<%Image(ilariaemiran.jpg|360|156|Ilari Alpi Miran Hrovatin)%>
Fra qualche giorno, il 20 marzo, ricorrono i 10 anni dall’uccisione a Mogadiscio di Ilaria Alpi e Miran Hrovatin.
Spesso, troppo spesso, in questo Paese gli anniversari servono a ricordarci che non c’è ancora una verità e non c’è ancora giustizia. Quella verità e quella giustizia che con ostinazione Giorgio e Luciana Alpi rincorrono da troppo tempo. Oggi le loro ultime speranze sono riposte nella commissione d’inchiesta attiva da qualche settimana in Parlamento.

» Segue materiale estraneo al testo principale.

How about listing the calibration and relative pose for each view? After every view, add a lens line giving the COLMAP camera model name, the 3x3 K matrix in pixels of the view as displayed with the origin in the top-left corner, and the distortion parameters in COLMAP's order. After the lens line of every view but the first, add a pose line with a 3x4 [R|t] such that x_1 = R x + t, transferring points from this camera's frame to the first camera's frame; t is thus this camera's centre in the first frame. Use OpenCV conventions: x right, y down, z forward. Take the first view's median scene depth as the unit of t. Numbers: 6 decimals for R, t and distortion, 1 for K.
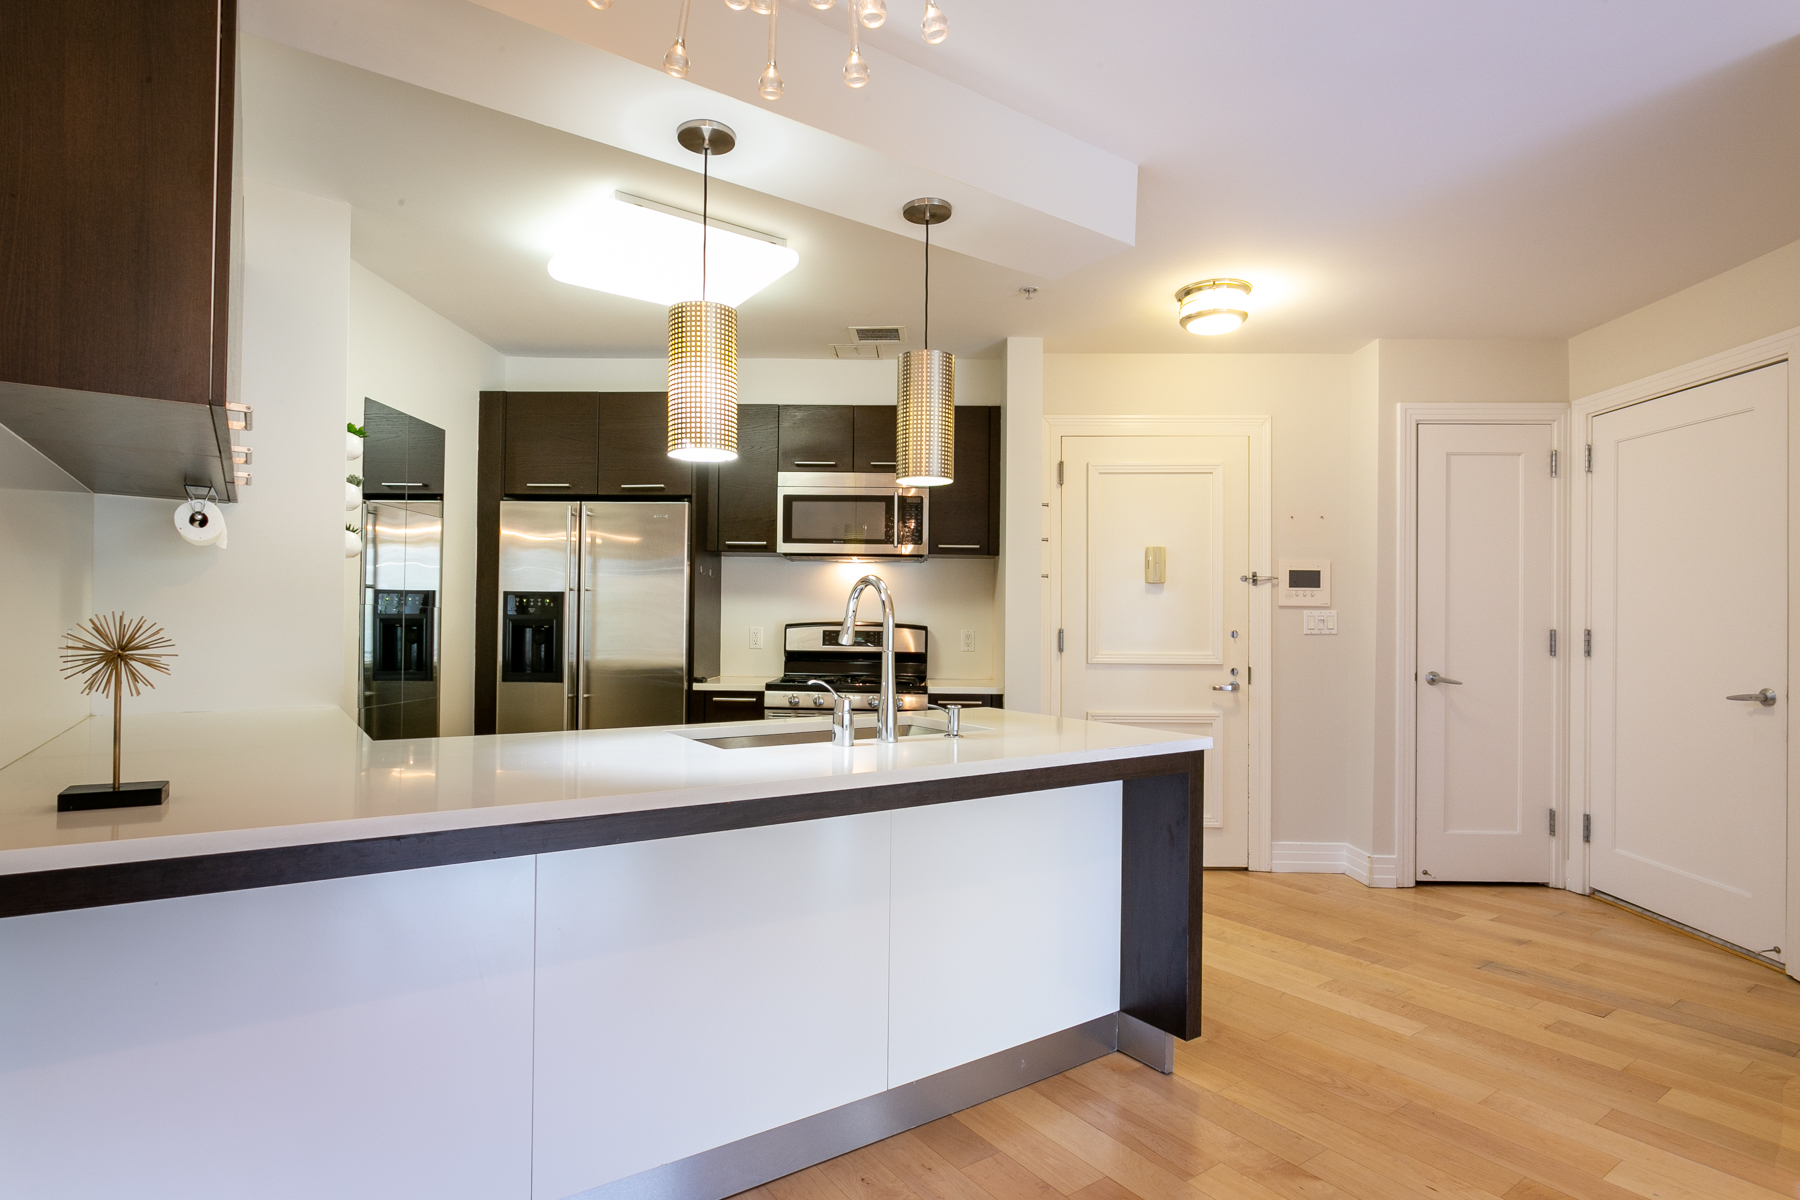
lens RADIAL K [[904.4, 0, 910.0], [0, 904.4, 607.8], [0, 0, 1]] dist [-0.001603, 0.005682]
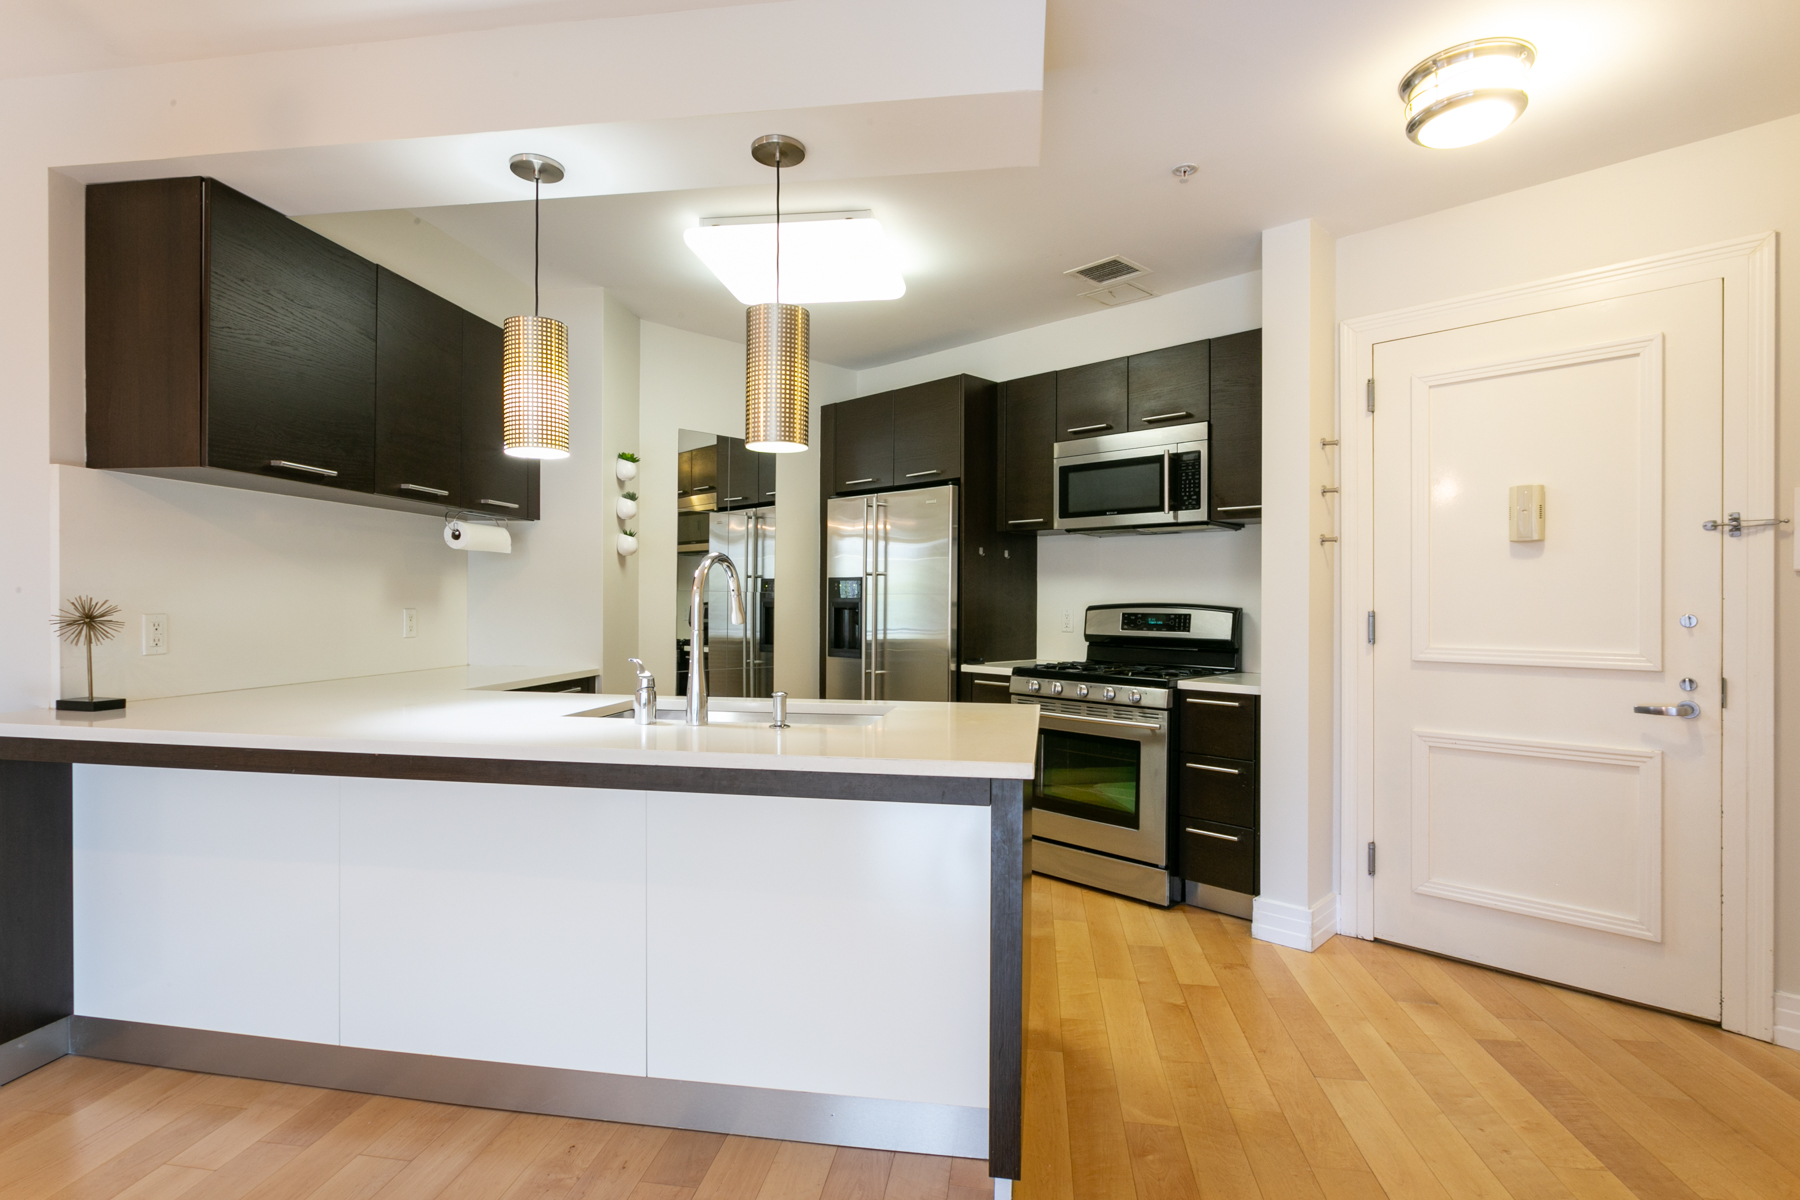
lens RADIAL K [[904.4, 0, 888.1], [0, 904.4, 598.9], [0, 0, 1]] dist [-0.001603, 0.005682]
pose [[0.730794, -0.007620, -0.682555, 0.383843], [0.012920, 0.999913, 0.002671, 0.006465], [0.682476, -0.010770, 0.730829, 0.212377]]
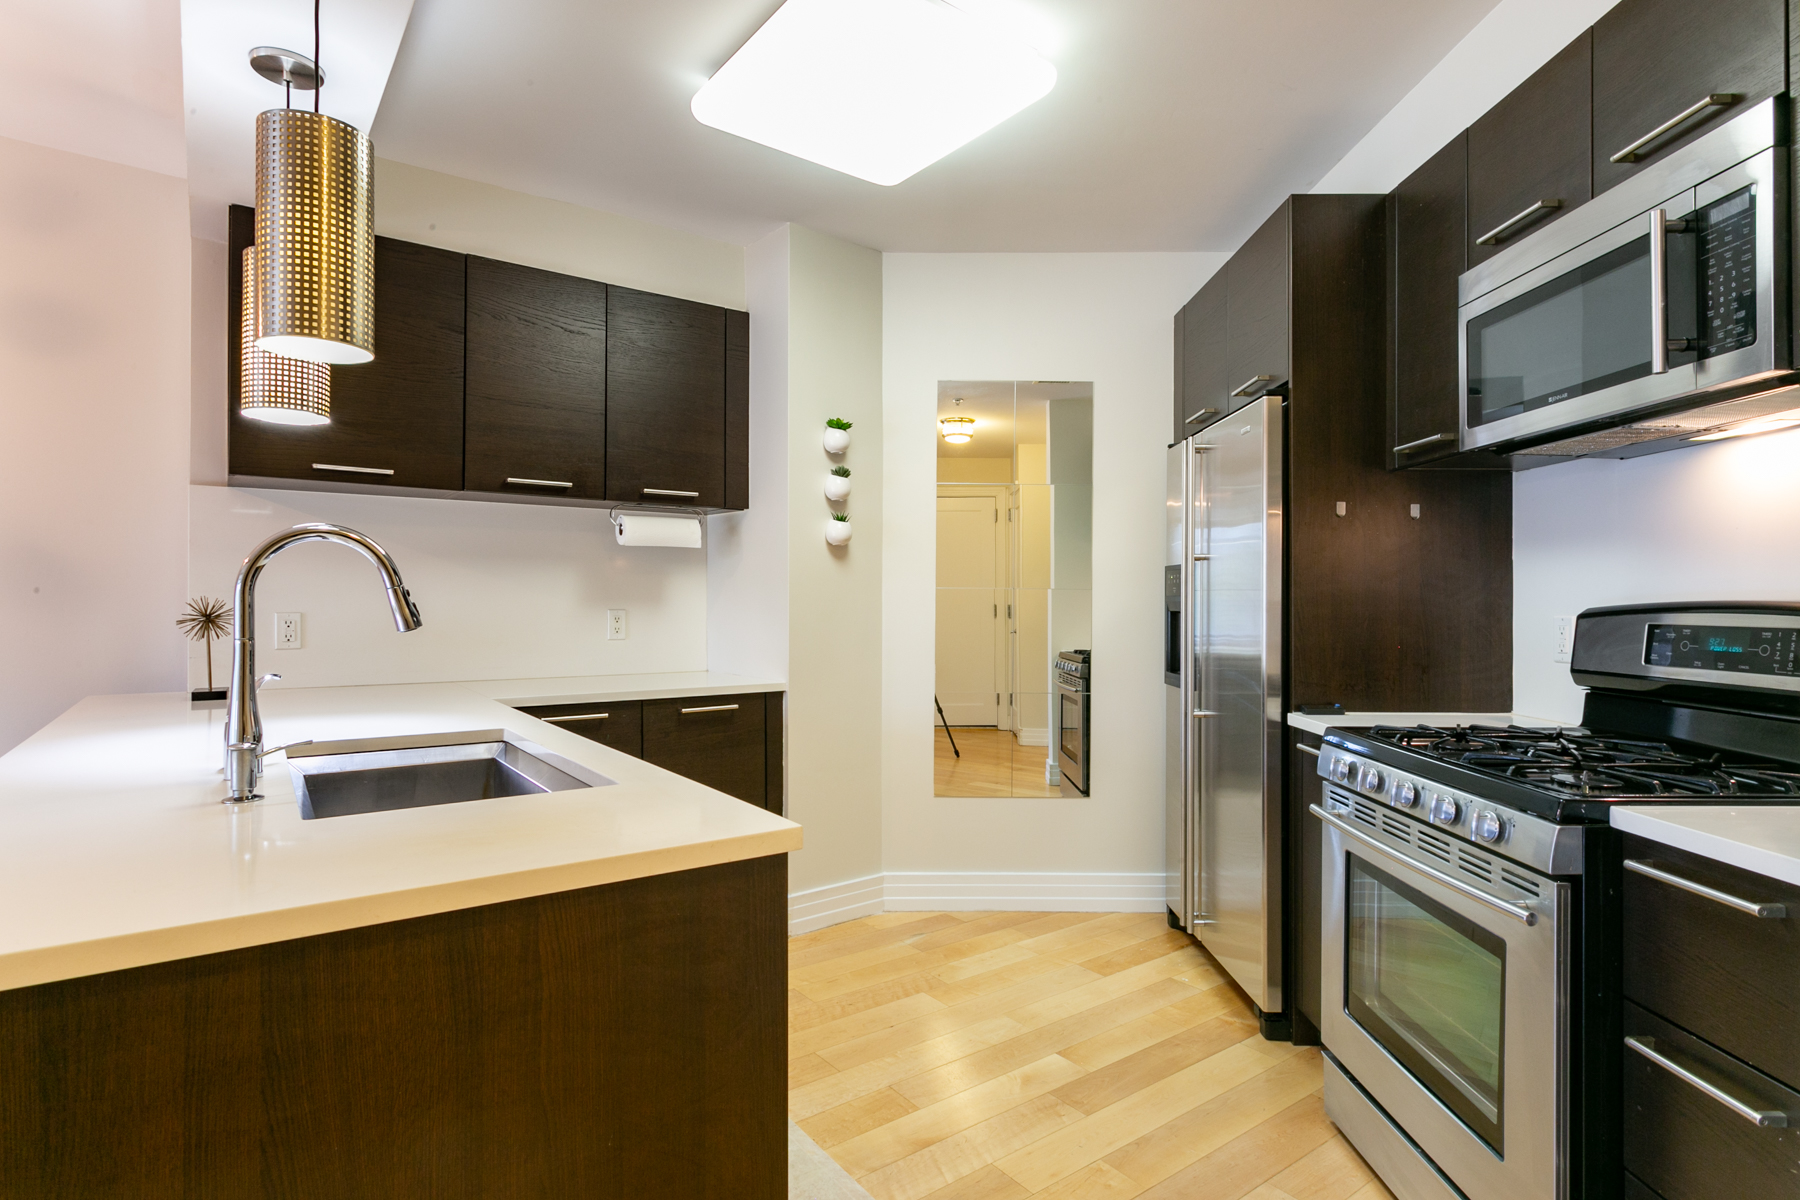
lens RADIAL K [[904.4, 0, 946.9], [0, 904.4, 600.9], [0, 0, 1]] dist [-0.001603, 0.005682]
pose [[0.048346, -0.008702, -0.998793, 0.313631], [0.014535, 0.999862, -0.008008, 0.015013], [0.998725, -0.014130, 0.048465, 0.757366]]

Ma al di là dei misteri, al di là delle nefandezze della cooperazione italiana o del traffico d’armi e di rifiuti, al di là dei depistaggi e delle reticenze, oggi forse è giusto ricordare qualcos’altro. E’ giusto ricordare la passione e il cuore che Ilaria Alpi metteva nella propria professione. Per intuirlo basta citare un piccolo episodio.
In uno dei suoi viaggi in Somalia Ilaria fu invitata, come altri giornalisti, a passare il Natale da Giancarlo Marocchino (chiaccheratissimo maneggiatore di molte faccende della Mogadiscio di allora e di oggi) per festeggiare a champagne e aragoste. Ilaria declinò l’invito, perchè “non era andata in Somalia per mangiare aragoste“. La sera stessa prese un aereo per Merca e passò il giorno di Natale realizzando un servizio sul cronicario di Annalena Tonelli (uccisa nello scorso ottobre in Somalia).
C’è da chiedersi quanto sarebbe bello e utile oggi, in tempi di guerre preventive, di folli kamikaze, di bombe umanitarie, poter vedere e ascoltare ancora le sue corrispondenze.
Gli assassini c’hanno tolto questo privilegio.